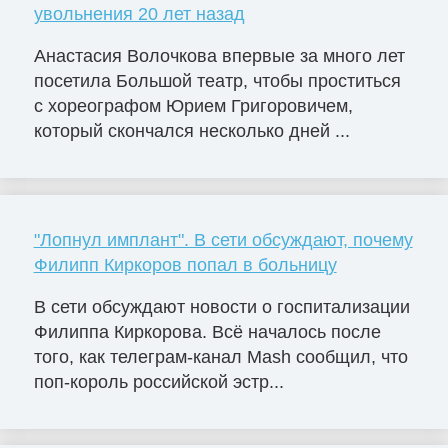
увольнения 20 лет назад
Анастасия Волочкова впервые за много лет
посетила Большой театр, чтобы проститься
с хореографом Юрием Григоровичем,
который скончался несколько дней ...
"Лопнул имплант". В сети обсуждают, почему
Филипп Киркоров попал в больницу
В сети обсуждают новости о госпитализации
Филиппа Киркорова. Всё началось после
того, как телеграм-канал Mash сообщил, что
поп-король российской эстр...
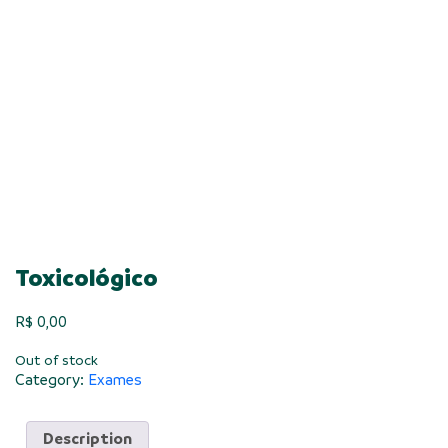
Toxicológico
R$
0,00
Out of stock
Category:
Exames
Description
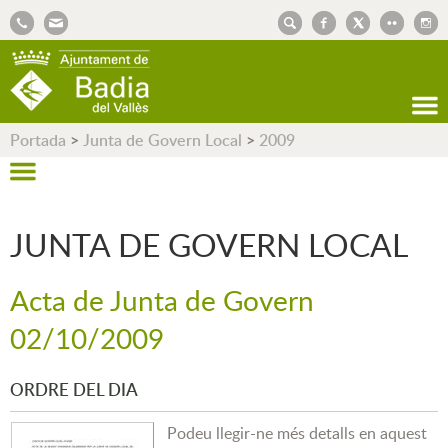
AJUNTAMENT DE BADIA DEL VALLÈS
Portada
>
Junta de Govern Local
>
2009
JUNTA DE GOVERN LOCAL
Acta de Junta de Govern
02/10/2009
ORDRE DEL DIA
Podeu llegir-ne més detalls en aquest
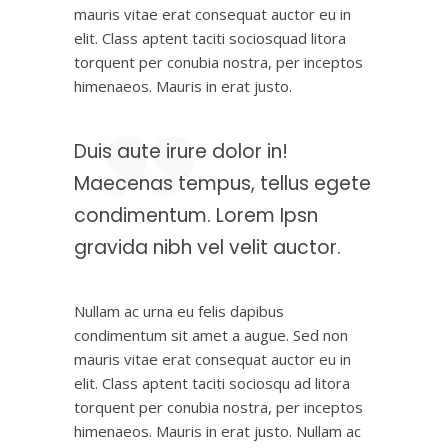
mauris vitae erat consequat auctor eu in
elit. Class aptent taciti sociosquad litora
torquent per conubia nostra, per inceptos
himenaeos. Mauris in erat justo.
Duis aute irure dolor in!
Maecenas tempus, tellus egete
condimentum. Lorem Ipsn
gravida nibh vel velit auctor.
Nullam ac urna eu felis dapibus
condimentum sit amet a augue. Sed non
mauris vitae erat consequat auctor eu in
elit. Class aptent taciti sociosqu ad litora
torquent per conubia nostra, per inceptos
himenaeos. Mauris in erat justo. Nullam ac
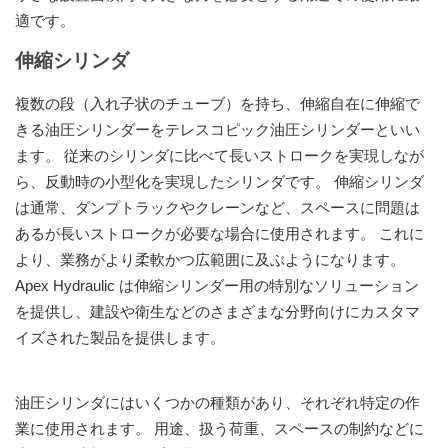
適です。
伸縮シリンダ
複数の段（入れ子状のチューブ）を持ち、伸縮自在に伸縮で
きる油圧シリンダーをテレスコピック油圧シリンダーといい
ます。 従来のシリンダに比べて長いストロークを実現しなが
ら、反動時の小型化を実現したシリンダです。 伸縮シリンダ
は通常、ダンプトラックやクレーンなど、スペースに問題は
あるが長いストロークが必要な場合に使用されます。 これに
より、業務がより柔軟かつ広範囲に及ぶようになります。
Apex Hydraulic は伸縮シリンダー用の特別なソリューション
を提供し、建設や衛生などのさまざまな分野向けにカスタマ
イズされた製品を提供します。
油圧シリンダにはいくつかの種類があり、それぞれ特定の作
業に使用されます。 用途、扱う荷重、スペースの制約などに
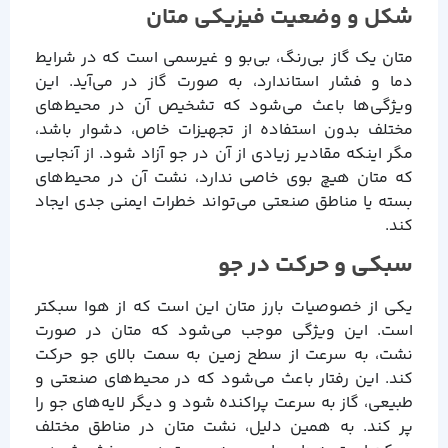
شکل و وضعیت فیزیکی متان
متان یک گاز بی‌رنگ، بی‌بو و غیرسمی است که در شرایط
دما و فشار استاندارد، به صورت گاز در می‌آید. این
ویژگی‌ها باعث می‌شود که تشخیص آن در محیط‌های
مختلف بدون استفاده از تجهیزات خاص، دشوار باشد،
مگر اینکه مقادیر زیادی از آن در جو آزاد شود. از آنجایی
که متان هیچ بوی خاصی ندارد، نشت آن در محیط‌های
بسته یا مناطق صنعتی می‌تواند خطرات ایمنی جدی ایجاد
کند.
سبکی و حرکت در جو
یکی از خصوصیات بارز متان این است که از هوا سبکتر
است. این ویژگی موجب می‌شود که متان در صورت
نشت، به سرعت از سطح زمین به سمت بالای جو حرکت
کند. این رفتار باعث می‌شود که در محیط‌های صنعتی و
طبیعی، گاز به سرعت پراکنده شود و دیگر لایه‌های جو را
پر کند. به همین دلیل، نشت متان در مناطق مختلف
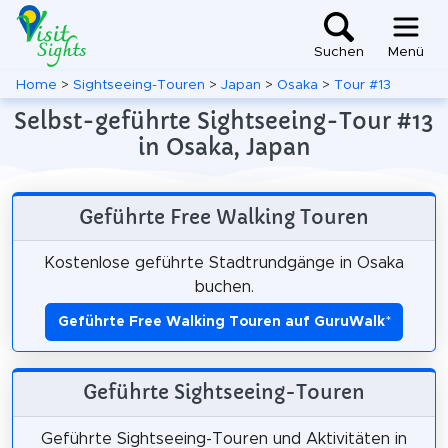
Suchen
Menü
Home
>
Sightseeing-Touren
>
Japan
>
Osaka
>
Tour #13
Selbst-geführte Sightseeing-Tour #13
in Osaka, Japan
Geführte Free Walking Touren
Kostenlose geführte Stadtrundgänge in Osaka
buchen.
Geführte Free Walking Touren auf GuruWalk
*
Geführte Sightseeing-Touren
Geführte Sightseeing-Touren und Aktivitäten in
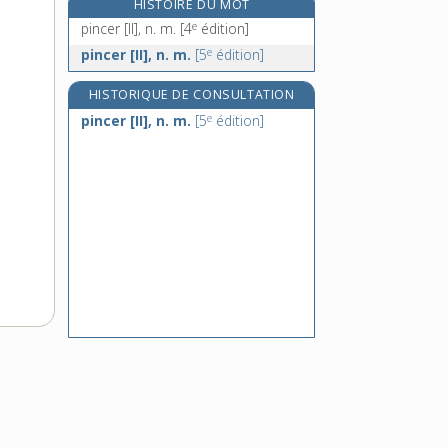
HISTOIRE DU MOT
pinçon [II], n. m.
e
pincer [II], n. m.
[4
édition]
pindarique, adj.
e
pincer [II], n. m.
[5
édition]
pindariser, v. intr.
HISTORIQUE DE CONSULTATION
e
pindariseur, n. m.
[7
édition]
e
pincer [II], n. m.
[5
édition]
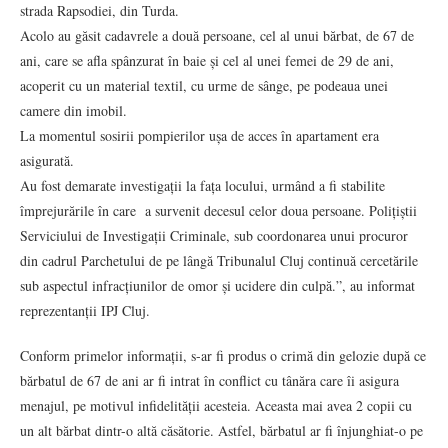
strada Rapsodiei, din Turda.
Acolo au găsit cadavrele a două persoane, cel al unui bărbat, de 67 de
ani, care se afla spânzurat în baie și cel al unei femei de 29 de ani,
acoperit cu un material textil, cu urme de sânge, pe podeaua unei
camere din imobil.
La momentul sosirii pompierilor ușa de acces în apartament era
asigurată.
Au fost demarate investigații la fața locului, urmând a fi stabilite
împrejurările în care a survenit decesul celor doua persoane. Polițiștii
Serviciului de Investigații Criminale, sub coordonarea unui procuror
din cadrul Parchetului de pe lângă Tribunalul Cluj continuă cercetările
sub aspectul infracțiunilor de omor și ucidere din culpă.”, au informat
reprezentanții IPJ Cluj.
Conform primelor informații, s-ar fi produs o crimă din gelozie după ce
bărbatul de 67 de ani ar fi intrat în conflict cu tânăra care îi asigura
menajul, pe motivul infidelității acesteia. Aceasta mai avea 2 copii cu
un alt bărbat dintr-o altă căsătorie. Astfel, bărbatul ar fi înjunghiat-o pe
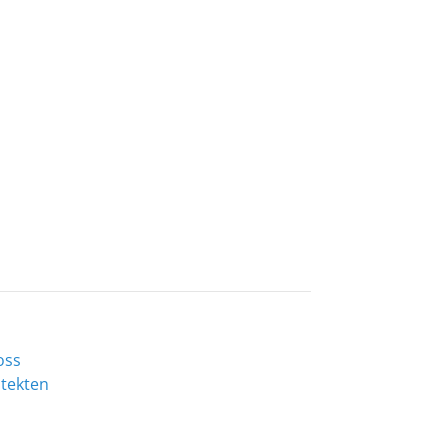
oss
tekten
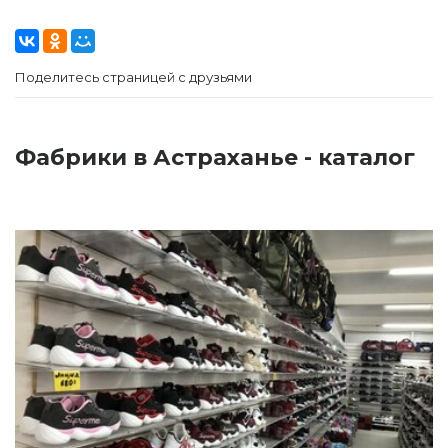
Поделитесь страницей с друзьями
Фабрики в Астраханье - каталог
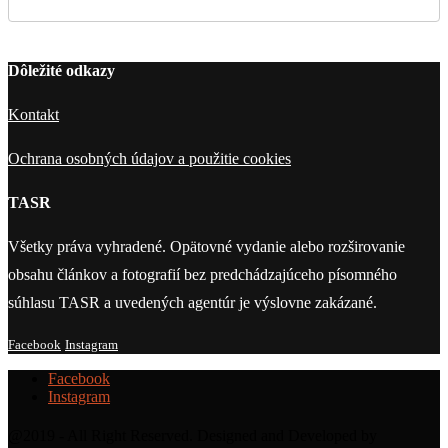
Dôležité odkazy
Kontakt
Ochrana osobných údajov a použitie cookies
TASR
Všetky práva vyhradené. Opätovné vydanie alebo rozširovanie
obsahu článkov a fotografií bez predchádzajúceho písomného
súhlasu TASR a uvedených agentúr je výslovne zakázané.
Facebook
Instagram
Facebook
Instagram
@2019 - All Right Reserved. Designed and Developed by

▶ **WHAT IS EXPECTED**
When copying the material, leave every image behind and keep each line verbatim.

▶ **RESPONSE BOX**
увольнения 20 лет назад
Анастасия Волочкова впервые за много лет
посетила Большой театр, чтобы проститься
с хореографом Юрием Григоровичем,
который скончался несколько дней ...
"Лопнул имплант". В сети обсуждают, почему
Филипп Киркоров попал в больницу
В сети обсуждают новости о госпитализации
Филиппа Киркорова. Всё началось после
того, как телеграм-канал Mash сообщил, что
поп-король российской эстр...
Toxicológico
R$
0,00
Out of stock
Category:
Exames
Description
AJUNTAMENT DE BADIA DEL VALLÈS
Portada
>
Junta de Govern Local
>
2009
JUNTA DE GOVERN LOCAL
Acta de Junta de Govern
02/10/2009
ORDRE DEL DIA
Podeu llegir-ne més detalls en aquest
mauris vitae erat consequat auctor eu in
elit. Class aptent taciti sociosquad litora
torquent per conubia nostra, per inceptos
himenaeos. Mauris in erat justo.
Duis aute irure dolor in!
Maecenas tempus, tellus egete
condimentum. Lorem Ipsn
gravida nibh vel velit auctor.
Nullam ac urna eu felis dapibus
condimentum sit amet a augue. Sed non
mauris vitae erat consequat auctor eu in
elit. Class aptent taciti sociosqu ad litora
torquent per conubia nostra, per inceptos
himenaeos. Mauris in erat justo. Nullam ac
適です。
伸縮シリンダ
複数の段（入れ子状のチューブ）を持ち、伸縮自在に伸縮で
きる油圧シリンダーをテレスコピック油圧シリンダーといい
ます。 従来のシリンダに比べて長いストロークを実現しなが
ら、反動時の小型化を実現したシリンダです。 伸縮シリンダ
は通常、ダンプトラックやクレーンなど、スペースに問題は
あるが長いストロークが必要な場合に使用されます。 これに
より、業務がより柔軟かつ広範囲に及ぶようになります。
Apex Hydraulic は伸縮シリンダー用の特別なソリューション
を提供し、建設や衛生などのさまざまな分野向けにカスタマ
イズされた製品を提供します。
油圧シリンダにはいくつかの種類があり、それぞれ特定の作
業に使用されます。 用途、扱う荷重、スペースの制約などに
شکل و وضعیت فیزیکی متان
متان یک گاز بی‌رنگ، بی‌بو و غیرسمی است که در شرایط
دما و فشار استاندارد، به صورت گاز در می‌آید. این
ویژگی‌ها باعث می‌شود که تشخیص آن در محیط‌های
مختلف بدون استفاده از تجهیزات خاص، دشوار باشد،
مگر اینکه مقادیر زیادی از آن در جو آزاد شود. از آنجایی
که متان هیچ بوی خاصی ندارد، نشت آن در محیط‌های
بسته یا مناطق صنعتی می‌تواند خطرات ایمنی جدی ایجاد
کند.
سبکی و حرکت در جو
یکی از خصوصیات بارز متان این است که از هوا سبکتر
است. این ویژگی موجب می‌شود که متان در صورت
نشت، به سرعت از سطح زمین به سمت بالای جو حرکت
کند. این رفتار باعث می‌شود که در محیط‌های صنعتی و
طبیعی، گاز به سرعت پراکنده شود و دیگر لایه‌های جو را
پر کند. به همین دلیل، نشت متان در مناطق مختلف
Suchen
Menü
Home
>
Sightseeing-Touren
>
Japan
>
Osaka
>
Tour #13
Selbst-geführte Sightseeing-Tour #13
in Osaka, Japan
Geführte Free Walking Touren
Kostenlose geführte Stadtrundgänge in Osaka
buchen.
Geführte Free Walking Touren auf GuruWalk
*
Geführte Sightseeing-Touren
Geführte Sightseeing-Touren und Aktivitäten in
HISTOIRE DU MOT
pinçon [II], n. m.
e
pincer [II], n. m.
[4
édition]
pindarique, adj.
e
pincer [II], n. m.
[5
édition]
pindariser, v. intr.
HISTORIQUE DE CONSULTATION
e
pindariseur, n. m.
[7
édition]
e
pincer [II], n. m.
[5
édition]
strada Rapsodiei, din Turda.
Acolo au găsit cadavrele a două persoane, cel al unui bărbat, de 67 de
ani, care se afla spânzurat în baie și cel al unei femei de 29 de ani,
acoperit cu un material textil, cu urme de sânge, pe podeaua unei
camere din imobil.
La momentul sosirii pompierilor ușa de acces în apartament era
asigurată.
Au fost demarate investigații la fața locului, urmând a fi stabilite
împrejurările în care a survenit decesul celor doua persoane. Polițiștii
Serviciului de Investigații Criminale, sub coordonarea unui procuror
din cadrul Parchetului de pe lângă Tribunalul Cluj continuă cercetările
sub aspectul infracțiunilor de omor și ucidere din culpă.”, au informat
reprezentanții IPJ Cluj.
Conform primelor informații, s-ar fi produs o crimă din gelozie după ce
bărbatul de 67 de ani ar fi intrat în conflict cu tânăra care îi asigura
menajul, pe motivul infidelității acesteia. Aceasta mai avea 2 copii cu
un alt bărbat dintr-o altă căsătorie. Astfel, bărbatul ar fi înjunghiat-o pe
oss
tekten
Поделитесь страницей с друзьями
Фабрики в Астраханье - каталог
Dôležité odkazy
Kontakt
Ochrana osobných údajov a použitie cookies
TASR
Všetky práva vyhradené. Opätovné vydanie alebo rozširovanie
obsahu článkov a fotografií bez predchádzajúceho písomného
súhlasu TASR a uvedených agentúr je výslovne zakázané.
Facebook
Instagram
Facebook
Instagram
@2019 - All Right Reserved. Designed and Developed by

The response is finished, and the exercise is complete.